Scan the data below. Pull out each line where "have" occurs.

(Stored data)
* * * * * * *
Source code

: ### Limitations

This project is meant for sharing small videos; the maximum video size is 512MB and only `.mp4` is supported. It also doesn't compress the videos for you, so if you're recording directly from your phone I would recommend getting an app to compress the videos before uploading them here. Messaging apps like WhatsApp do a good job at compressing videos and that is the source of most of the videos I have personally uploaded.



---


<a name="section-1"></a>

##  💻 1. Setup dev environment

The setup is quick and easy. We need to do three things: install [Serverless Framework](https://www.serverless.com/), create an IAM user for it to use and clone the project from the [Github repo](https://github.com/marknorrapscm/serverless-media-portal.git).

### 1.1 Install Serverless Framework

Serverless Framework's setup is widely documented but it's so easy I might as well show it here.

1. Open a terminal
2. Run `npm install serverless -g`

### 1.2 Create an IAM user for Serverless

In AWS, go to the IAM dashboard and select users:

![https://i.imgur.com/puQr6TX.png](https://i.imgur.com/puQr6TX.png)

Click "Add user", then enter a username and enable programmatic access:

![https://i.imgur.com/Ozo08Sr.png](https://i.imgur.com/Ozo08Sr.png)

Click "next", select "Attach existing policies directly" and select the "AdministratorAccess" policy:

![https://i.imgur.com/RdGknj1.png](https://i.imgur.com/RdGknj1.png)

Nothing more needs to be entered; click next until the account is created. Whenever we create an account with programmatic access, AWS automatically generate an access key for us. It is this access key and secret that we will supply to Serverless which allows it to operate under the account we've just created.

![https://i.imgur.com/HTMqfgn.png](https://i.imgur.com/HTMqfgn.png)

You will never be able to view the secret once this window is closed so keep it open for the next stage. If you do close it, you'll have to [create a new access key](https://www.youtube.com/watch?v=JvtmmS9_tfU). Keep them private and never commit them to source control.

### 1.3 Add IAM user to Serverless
* * * * * * *
Completed task:
This project is meant for sharing small videos; the maximum video size is 512MB and only `.mp4` is supported. It also doesn't compress the videos for you, so if you're recording directly from your phone I would recommend getting an app to compress the videos before uploading them here. Messaging apps like WhatsApp do a good job at compressing videos and that is the source of most of the videos I have personally uploaded.
You will never be able to view the secret once this window is closed so keep it open for the next stage. If you do close it, you'll have to [create a new access key](https://www.youtube.com/watch?v=JvtmmS9_tfU). Keep them private and never commit them to source control.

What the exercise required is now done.